Another approach to confer additional biological properties to an immunoglobulin is to create a bispecific antibody in which one arm of the Fab fragment recognizes a microbial epitope, and the other recognizes a host immune component, which is often a relevant receptor. Numerous reports of bispecific antibodies with effective antimicrobial action have been published. For example, bispecific antibodies consisting of a pathogen-binding Fab and a complement-receptor-binding Fab have been shown to be effective in promoting the clearance of bacteriophage41 and Pseudomonas aeruginosa42.

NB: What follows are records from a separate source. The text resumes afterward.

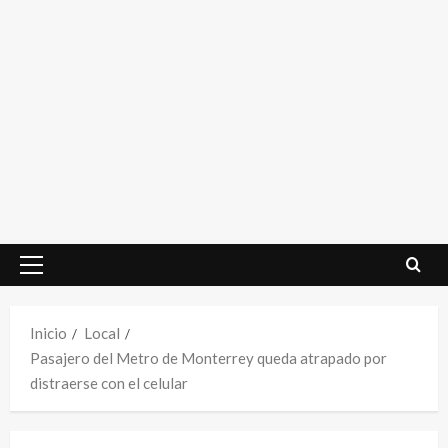
Menú
principal
Inicio
Local
Pasajero del Metro de Monterrey queda atrapado por
distraerse con el celular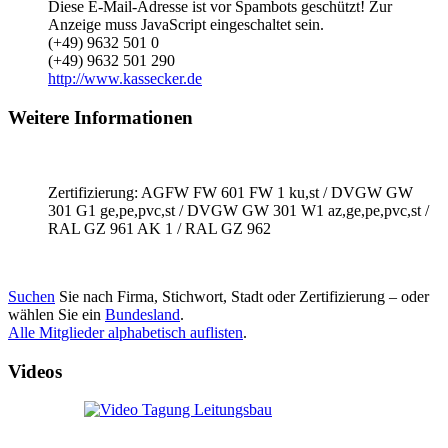
Diese E-Mail-Adresse ist vor Spambots geschützt! Zur
Anzeige muss JavaScript eingeschaltet sein.
(+49) 9632 501 0
(+49) 9632 501 290
http://www.kassecker.de
Weitere Informationen
Zertifizierung: AGFW FW 601 FW 1 ku,st / DVGW GW
301 G1 ge,pe,pvc,st / DVGW GW 301 W1 az,ge,pe,pvc,st /
RAL GZ 961 AK 1 / RAL GZ 962
Suchen
Sie nach Firma, Stichwort, Stadt oder Zertifizierung – oder
wählen Sie ein
Bundesland
.
Alle Mitglieder alphabetisch auflisten
.
Videos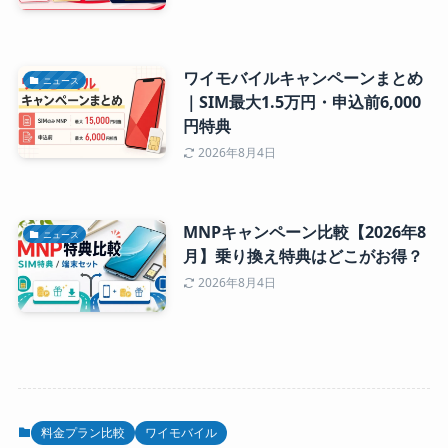
ワイモバイルキャンペーンまとめ
ニュース
｜SIM最大1.5万円・申込前6,000
円特典
2026年8月4日
MNPキャンペーン比較【2026年8
ニュース
月】乗り換え特典はどこがお得？
2026年8月4日
料金プラン比較
ワイモバイル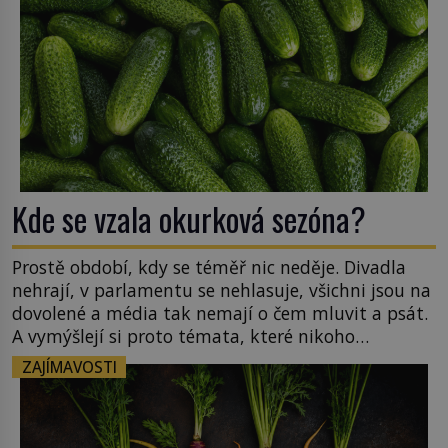
Kde se vzala okurková sezóna?
Prostě období, kdy se téměř nic neděje. Divadla
nehrají, v parlamentu se nehlasuje, všichni jsou na
dovolené a média tak nemají o čem mluvit a psát.
A vymýšlejí si proto témata, které nikoho
nezajímají. Proč je však ona letní doba spojovaná
ZAJÍMAVOSTI
zrovna s okurkami? Okurkovou sezónu známe už
od poloviny 19. století, ovšem jako Češi […]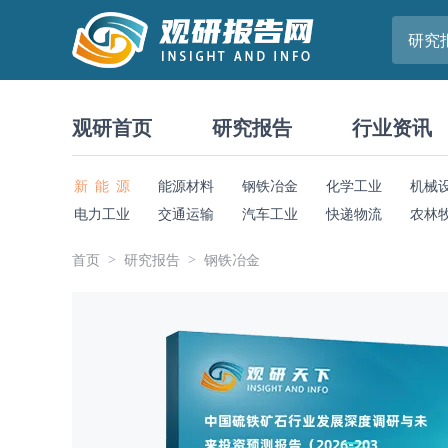
研究
观研首页
研究报告
行业资讯
新 能 源
能源材料
钢铁冶金
化学工业
机械
电力工业
交通运输
汽车工业
快递物流
农林
首页
研究报告
钢铁冶金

Unsolved problems in antibody therapy

After more than 110 years of use in humans, there are still many unsolved problems that limit the widespread application of antibody-based therapies. The development of therapeutic antibodies remains, for the most part, an empirical science. For many infectious diseases, the current understanding of microbial pathogenesis is insufficient to predict the microbial antigens against which therapeutic antibodies should be raised. In addition, current immunological knowledge is insufficient to predict which antibodies are effective against specific microorganisms, particularly in immunocompromised hosts. The relationship between antibody isotype and efficacy is unclear for many microorganisms, and generalizations are difficult. For example, murine IgG3 mAbs have been shown to be protective against Streptococcus pneumoniae 43 and M. tuberculosis11, but are relatively ineffective against C. neoformans44. Human IgM has been found to be highly protective against experimental C. neoformans and S. pneumoniae infections45,46, although in vaccine development the presence of specific serum IgG is used as a surrogate for immunity. However, we do not know if insights into isotype function that have been gained from animal studies can be applied to humans. It is clear that antibody binding to certain epitopes on a given antigen can result in protection, whereas binding to other epitopes is ineffective, but we cannot currently predict which epitopes elicit protective antibodies. Another difficult problem is estimating the amount of antibody to use for therapy. Administration of too little antibody can produce no therapeutic effect, whereas administration of too much antibody can produce disconcerting PROZONE-like effects, whereby antibody efficacy is lost and antibody administration can be detrimental to the host47,48,49. This seems to be a result of an excess of antibody interfering with the host microbicidal mechanisms and changes in cytokine expression47,48.

The near and far horizons

Passive antibody administration is currently used to treat and prevent diseases caused by hepatitis B virus, rabies virus, RSV, Clostridium tetani , Clostridium botulinum , vaccinia virus, echovirus and enterovirus. Antibody therapies against HIV, rotavirus, bacterial sepsis, cytomegalovirus, C. neoformans and C. albicans are in clinical development. Furthermore, there are many monoclonal antibodies against infectious diseases in advanced preclinical development, and one can confidently expect that many more antibodies will be developed for clinical use. In this regard, the realization that passive antibody therapy can provide immediate immunity against biological weapons has spurred the search for, and development of, protective antibodies against many selected agents including Bacillus anthracis toxins, Ebola virus and the C. botulinum toxins. Consequently, current efforts to develop countermeasures to biological weapons could be an important stimulus for the development of antibody therapies for infectious diseases. However, the combination of manufacturing and economic hurdles, the need for a cold chain, intravenous administration, rapid diagnosis and pathogen specificity, and the continuing availability of antimicrobial drugs indicates that the development of anti-infective antibody therapies will progress slowly and will almost certainly lag behind the application of antibody therapies to non-infectious diseases for which no therapy is available and where the potential market is larger. Nevertheless, we predict that, in the future, the use of this proven antimicrobial strategy will increase, and anticipate a time when antibody therapy, antimicrobial chemotherapy and possibly other forms of immunotherapy are used in combination to treat a wide variety of infectious diseases.